-------- Data shown --------

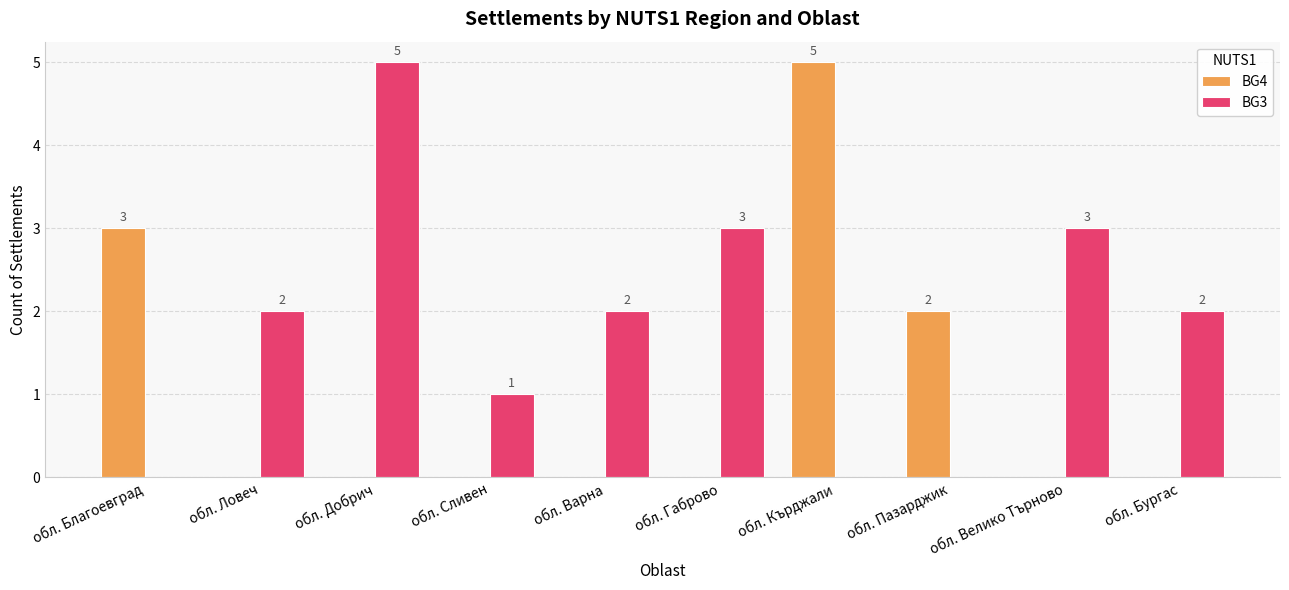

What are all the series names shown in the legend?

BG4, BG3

--------
-------- Data shown --------

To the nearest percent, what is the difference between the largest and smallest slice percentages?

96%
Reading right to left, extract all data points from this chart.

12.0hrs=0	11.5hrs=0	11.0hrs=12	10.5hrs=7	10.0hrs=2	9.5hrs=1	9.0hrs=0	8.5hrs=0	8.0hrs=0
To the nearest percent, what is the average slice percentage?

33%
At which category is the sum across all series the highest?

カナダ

--------
-------- Data shown --------

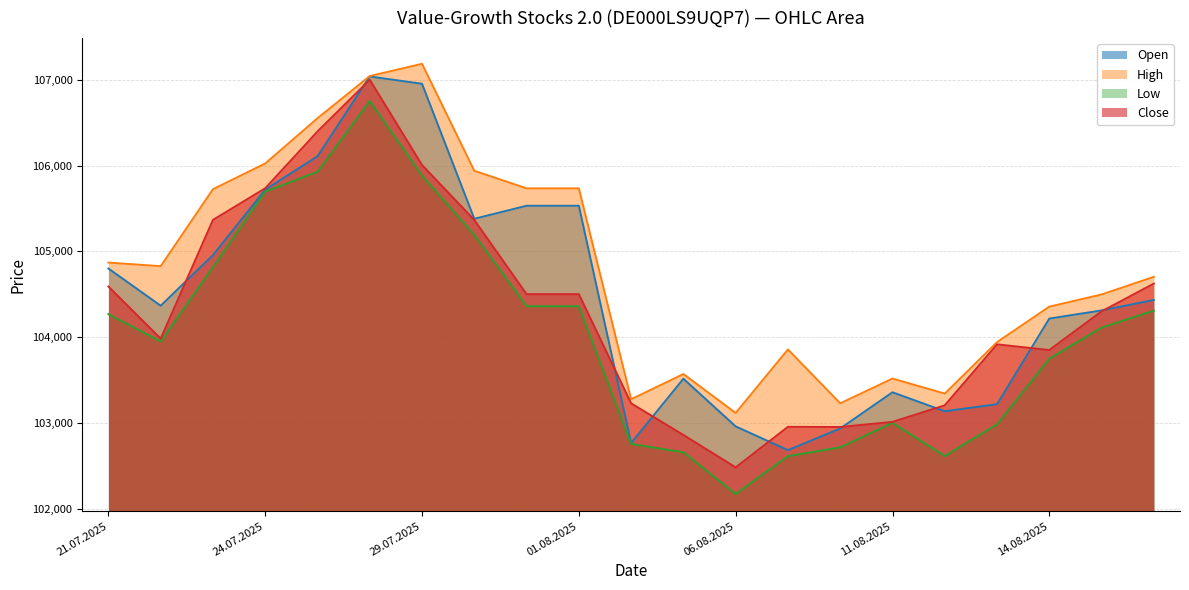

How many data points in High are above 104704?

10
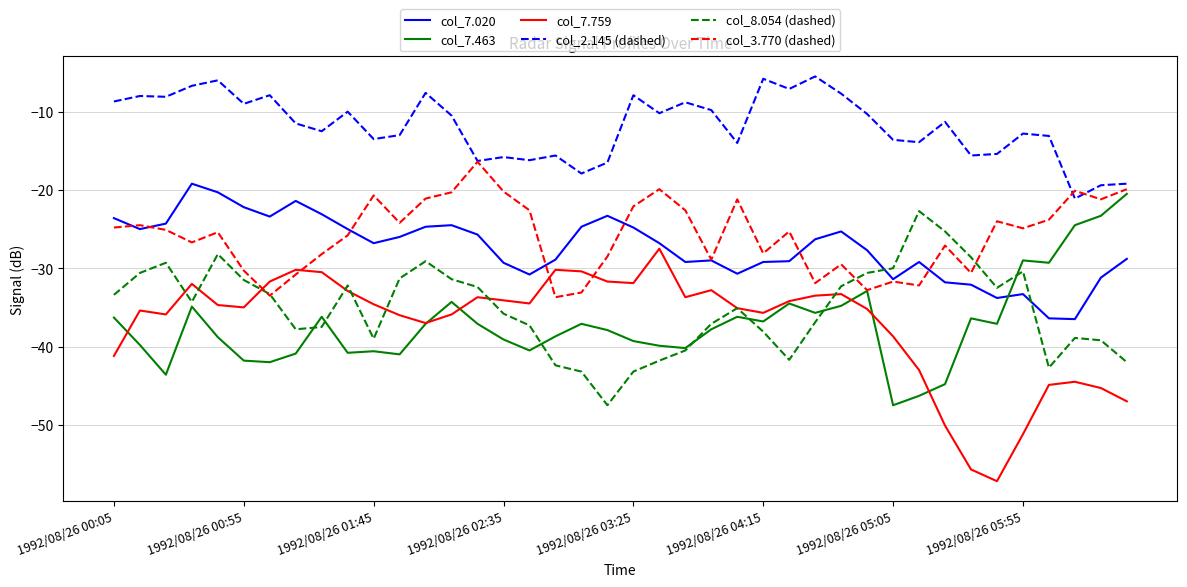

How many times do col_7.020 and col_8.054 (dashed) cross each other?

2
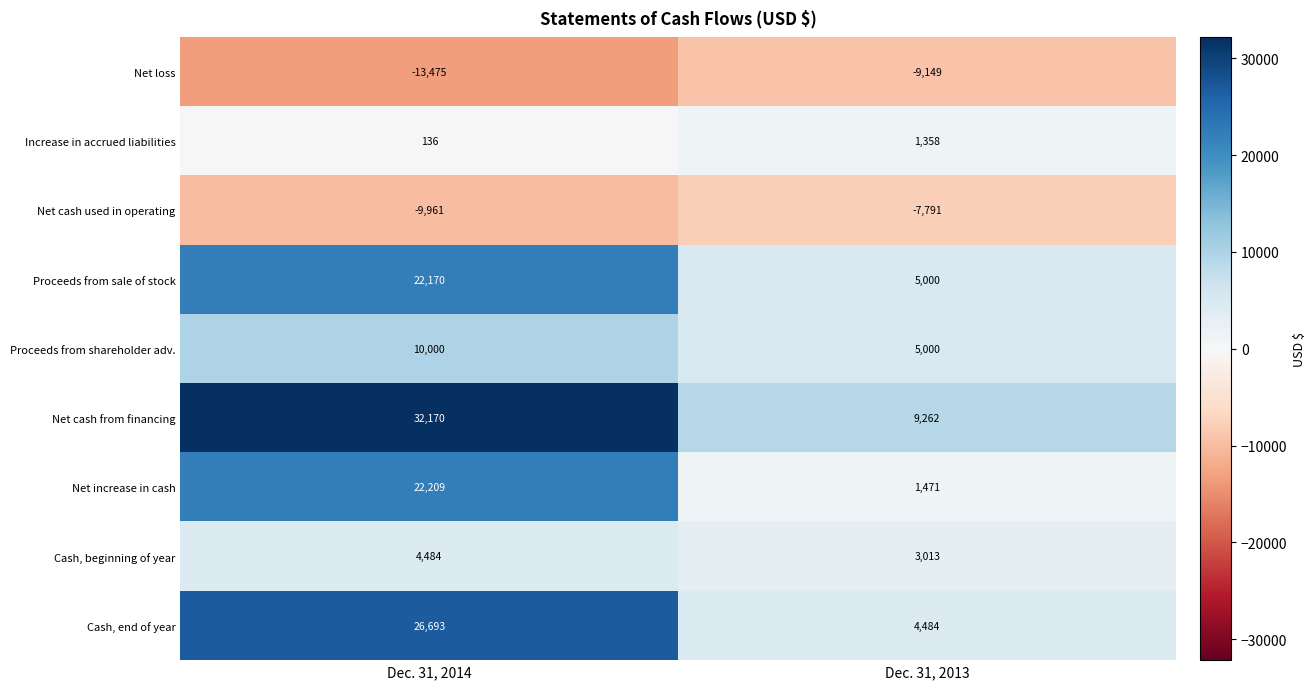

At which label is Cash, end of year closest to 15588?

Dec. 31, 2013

--------

Activity -
Please pick out every line in the listing that contains the word "points", with case counting, and copy each one.

Response below -
Reading right to left, extract all data points from this chart.
How many data points in High are above 104704?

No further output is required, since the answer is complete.